Skocz do zawartości
Nerwica.com

niewypowiedziane

Użytkownik
  • Postów

    1
  • Dołączył

  • Ostatnia wizyta

Treść opublikowana przez niewypowiedziane

  1. Witam, Chciałabym dowiedzieć się, czy ktokolwiek z Was spotkał się w szpitalach w wolontariuszami. Od pewnego czasu myślę o pracy w takim charakterze w szpitalu dla młodzieży, ale mam pewne wątpliwości. Przede wszystkim chodzi mi o podejście samych osób, którym miałabym pomagać. Kilka z moich przyjaciółek było przebywało w szpitalach i po rozmowach z nimi jestem coraz bardziej przekonana, że chciałabym spróbować. Przekonywały mnie, że taka rozmowa czy przebywanie razem, albo pokazanie komuś, że chce się dla niego poświęcić czas jest wiele warte. Natomiast one mieszkają za granicą, głownie w USA, gdzie ogólnie podejście do życia jest trochę inne.. Obawiam się, czy nie spotkam się z niechęcią i dystansem, których nie będę umiała przełamać. Mam doświadczenie w wolontariacie z dziećmi i młodzieżą z chorobami onkologicznymi, już od prawie dwóch lat, wiem dobrze z jaką odpowiedzialnością się to łączy. Dlatego pytam Was, jako że niektórzy przebywali w szpitalach i ośrodkach albo mieli z tym bezpośredni kontakt, czy uważacie, że tego typu działalność jest potrzebna? Chodzi mi o rozmowy na wszystkie tematy, wspólnie przebywanie, chociażby gry w kart czy gry planszowe czy spacery.. Mogłabym też pomagać w lekcjach, uczyć kilku języków, dzielić się wiedzą i umiejętnościami : ) Czy gdyby do was podszedł wolontariusz, chcielibyście z nim pogadać, współpracować? Oczywiście nie zawsze jest się w stanie czy nastroju, ale czy taka praca miałaby sens? Z góry dziękuję wszystkim za odpowiedzi!

■ TREŚĆ ZADANIA
Wypisz wszystko, czym autorka wpisu o wolontariacie w szpitalu mogłaby się jeszcze zająć według zdania zaczynającego się od „Mogłabym też”.

(Zapisane dane)
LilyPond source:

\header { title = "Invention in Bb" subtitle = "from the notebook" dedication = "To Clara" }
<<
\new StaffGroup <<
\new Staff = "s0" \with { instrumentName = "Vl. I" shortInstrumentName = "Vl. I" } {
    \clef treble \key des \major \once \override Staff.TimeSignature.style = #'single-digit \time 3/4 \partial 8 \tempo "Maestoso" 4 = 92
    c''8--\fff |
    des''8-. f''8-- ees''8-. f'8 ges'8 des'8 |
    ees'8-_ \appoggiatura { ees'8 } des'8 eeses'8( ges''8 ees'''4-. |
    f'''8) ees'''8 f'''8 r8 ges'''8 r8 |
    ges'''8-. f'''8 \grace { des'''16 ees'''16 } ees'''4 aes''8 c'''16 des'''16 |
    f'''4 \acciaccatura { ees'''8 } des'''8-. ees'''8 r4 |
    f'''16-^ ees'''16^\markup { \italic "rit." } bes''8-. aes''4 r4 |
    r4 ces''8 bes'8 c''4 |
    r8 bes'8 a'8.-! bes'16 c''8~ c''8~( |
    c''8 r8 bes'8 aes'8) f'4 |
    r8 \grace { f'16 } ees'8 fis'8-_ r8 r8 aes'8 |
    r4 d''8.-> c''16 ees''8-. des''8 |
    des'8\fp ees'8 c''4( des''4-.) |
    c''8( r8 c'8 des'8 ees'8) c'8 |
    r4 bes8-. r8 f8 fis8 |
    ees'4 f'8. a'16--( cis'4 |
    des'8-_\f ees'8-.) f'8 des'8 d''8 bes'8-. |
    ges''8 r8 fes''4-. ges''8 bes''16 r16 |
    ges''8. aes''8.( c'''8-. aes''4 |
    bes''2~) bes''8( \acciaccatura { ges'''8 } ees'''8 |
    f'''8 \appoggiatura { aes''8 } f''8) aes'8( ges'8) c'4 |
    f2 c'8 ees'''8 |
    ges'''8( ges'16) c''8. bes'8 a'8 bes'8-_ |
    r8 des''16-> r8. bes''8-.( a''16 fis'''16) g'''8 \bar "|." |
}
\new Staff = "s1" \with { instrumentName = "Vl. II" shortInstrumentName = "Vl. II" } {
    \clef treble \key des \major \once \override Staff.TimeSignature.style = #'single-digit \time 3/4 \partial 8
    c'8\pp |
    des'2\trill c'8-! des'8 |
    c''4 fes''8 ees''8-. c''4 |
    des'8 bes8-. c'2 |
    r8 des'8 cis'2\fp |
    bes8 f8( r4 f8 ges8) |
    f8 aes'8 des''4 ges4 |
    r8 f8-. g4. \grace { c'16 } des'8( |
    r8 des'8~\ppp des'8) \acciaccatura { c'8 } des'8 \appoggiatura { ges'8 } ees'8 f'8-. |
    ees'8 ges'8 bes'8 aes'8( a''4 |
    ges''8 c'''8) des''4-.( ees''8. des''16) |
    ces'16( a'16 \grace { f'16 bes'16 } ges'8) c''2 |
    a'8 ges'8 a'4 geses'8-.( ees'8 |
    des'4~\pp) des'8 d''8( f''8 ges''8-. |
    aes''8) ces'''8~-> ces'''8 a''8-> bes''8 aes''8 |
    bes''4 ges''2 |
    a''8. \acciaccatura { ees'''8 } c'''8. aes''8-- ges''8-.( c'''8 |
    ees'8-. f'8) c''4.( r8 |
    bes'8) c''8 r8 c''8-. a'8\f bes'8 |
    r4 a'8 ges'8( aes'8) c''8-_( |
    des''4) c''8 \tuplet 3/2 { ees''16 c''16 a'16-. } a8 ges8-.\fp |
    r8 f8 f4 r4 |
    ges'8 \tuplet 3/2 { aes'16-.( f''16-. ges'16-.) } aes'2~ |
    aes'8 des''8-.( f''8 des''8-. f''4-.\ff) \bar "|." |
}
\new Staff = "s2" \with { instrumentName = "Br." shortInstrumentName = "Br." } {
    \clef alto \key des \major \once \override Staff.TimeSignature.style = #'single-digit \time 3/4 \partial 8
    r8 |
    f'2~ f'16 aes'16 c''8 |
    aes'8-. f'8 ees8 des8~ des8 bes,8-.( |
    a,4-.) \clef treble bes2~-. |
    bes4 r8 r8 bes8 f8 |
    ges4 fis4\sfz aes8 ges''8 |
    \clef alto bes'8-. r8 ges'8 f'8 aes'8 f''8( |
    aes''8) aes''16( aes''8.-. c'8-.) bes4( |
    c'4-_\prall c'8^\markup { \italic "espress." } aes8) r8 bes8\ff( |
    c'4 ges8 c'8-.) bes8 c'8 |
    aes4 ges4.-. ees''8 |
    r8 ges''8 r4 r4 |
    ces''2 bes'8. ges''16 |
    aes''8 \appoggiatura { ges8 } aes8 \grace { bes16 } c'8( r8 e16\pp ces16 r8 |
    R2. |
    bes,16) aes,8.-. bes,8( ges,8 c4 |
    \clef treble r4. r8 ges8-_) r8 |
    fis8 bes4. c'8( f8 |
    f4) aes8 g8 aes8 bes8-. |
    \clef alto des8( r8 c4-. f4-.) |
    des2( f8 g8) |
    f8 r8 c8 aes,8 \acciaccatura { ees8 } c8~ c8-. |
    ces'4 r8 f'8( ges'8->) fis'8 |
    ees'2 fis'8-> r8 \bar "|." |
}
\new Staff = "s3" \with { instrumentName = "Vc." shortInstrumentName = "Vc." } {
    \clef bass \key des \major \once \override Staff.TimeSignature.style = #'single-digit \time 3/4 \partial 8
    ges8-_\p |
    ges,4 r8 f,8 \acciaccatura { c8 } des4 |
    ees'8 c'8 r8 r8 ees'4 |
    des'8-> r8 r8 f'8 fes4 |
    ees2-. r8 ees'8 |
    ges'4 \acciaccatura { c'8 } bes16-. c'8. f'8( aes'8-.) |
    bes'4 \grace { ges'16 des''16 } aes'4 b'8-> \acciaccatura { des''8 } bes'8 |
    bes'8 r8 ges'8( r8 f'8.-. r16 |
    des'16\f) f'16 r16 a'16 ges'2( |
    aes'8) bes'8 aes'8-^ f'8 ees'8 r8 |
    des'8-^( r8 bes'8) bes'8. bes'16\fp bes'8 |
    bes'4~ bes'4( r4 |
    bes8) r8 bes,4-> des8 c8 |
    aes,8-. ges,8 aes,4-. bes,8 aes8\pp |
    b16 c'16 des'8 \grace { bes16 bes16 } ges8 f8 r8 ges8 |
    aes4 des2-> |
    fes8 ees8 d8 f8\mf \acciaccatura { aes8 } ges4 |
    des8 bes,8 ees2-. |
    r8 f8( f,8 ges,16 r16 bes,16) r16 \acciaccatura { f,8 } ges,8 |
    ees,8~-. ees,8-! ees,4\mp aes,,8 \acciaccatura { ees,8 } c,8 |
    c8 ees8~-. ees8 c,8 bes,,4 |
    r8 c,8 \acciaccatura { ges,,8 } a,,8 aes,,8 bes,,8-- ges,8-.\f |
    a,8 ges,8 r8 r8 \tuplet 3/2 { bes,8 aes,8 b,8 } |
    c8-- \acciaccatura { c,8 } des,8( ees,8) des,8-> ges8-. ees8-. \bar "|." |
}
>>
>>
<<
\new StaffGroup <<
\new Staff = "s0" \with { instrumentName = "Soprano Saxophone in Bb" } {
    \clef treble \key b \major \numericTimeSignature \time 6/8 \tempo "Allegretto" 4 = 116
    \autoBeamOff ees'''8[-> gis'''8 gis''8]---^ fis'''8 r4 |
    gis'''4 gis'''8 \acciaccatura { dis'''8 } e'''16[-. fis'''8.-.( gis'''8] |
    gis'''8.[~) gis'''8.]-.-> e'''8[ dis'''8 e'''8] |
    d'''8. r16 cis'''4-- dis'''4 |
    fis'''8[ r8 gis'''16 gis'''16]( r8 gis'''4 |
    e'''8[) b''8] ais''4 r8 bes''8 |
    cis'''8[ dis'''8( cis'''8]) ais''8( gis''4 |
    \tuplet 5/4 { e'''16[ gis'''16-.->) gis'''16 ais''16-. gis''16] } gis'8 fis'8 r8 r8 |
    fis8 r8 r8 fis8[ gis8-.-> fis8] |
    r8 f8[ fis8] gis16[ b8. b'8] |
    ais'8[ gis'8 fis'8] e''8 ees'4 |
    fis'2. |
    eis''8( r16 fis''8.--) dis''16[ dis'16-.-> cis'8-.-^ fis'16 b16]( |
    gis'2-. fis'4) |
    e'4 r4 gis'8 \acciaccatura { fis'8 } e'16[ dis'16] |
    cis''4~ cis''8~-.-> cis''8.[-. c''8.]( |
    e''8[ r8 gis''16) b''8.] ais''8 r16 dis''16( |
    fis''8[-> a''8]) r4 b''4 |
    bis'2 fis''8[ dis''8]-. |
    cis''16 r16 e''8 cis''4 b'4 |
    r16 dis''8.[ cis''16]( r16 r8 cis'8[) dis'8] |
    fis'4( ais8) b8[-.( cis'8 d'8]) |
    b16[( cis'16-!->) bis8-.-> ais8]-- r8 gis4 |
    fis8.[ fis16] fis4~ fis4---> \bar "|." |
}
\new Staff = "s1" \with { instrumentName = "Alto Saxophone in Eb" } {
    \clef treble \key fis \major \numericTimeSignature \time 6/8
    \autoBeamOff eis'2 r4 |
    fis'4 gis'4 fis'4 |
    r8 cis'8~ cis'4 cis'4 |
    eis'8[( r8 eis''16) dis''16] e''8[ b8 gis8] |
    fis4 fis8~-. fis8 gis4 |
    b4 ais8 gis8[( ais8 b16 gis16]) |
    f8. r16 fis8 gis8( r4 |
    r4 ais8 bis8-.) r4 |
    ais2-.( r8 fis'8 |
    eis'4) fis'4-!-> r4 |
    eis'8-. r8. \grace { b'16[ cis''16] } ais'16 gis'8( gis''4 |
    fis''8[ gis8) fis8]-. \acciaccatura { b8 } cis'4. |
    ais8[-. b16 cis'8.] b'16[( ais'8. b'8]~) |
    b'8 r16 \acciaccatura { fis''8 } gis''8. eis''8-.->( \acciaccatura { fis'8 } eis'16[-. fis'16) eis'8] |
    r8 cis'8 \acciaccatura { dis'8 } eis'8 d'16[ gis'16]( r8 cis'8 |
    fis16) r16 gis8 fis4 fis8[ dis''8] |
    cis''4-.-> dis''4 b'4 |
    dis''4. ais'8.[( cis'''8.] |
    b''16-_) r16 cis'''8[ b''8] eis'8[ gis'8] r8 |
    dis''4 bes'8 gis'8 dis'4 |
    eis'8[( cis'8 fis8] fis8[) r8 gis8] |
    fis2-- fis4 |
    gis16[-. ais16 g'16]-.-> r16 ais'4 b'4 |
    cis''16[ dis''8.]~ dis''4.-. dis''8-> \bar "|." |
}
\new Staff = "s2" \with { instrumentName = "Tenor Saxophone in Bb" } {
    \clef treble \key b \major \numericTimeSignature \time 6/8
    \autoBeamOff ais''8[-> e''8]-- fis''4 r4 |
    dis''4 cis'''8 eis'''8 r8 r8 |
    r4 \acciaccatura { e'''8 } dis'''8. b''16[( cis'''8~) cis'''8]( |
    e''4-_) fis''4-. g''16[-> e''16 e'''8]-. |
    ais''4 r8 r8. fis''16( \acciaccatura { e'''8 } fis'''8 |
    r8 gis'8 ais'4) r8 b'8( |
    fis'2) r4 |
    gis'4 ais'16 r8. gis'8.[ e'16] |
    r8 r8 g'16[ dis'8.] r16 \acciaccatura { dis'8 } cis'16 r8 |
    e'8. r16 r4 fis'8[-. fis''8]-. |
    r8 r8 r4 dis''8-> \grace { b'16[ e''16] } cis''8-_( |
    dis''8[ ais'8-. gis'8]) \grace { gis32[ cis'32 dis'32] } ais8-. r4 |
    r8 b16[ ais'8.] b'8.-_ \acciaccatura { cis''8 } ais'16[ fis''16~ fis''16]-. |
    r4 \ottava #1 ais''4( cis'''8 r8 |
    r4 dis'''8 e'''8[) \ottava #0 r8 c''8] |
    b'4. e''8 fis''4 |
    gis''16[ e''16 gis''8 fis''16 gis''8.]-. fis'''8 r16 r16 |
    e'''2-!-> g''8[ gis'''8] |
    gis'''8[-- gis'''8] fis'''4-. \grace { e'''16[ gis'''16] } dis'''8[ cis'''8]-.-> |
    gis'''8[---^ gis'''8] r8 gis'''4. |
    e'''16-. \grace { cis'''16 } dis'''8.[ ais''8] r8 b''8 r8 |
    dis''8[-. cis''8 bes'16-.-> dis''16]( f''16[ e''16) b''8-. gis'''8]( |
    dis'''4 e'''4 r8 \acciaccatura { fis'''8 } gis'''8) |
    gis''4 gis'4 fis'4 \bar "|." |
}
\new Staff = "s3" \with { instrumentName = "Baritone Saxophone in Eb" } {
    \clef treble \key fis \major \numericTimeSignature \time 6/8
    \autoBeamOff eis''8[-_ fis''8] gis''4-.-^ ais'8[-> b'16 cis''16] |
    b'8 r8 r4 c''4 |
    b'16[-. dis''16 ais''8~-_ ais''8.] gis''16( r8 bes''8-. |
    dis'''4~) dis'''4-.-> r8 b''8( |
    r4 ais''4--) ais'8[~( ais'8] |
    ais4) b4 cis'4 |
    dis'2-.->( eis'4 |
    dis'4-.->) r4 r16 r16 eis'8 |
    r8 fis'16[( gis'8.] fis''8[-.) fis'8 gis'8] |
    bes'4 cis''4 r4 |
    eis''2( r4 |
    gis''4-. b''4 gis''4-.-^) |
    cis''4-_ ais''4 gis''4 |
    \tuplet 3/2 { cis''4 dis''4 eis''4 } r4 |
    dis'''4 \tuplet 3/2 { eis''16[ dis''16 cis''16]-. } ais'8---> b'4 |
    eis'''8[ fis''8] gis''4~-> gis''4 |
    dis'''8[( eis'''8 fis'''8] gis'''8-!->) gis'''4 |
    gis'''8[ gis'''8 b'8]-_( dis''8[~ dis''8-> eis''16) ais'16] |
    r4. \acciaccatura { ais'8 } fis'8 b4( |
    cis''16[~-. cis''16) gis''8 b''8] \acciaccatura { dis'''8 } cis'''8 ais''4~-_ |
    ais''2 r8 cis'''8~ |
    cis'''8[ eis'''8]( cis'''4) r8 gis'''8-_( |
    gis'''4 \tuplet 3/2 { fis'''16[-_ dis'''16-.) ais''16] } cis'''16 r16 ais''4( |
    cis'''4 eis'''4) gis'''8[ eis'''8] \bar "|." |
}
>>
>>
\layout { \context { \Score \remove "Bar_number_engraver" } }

■ ROZWIĄZANIE
- pomaganie w lekcjach
- uczenie kilku języków
- dzielenie się wiedzą i umiejętnościami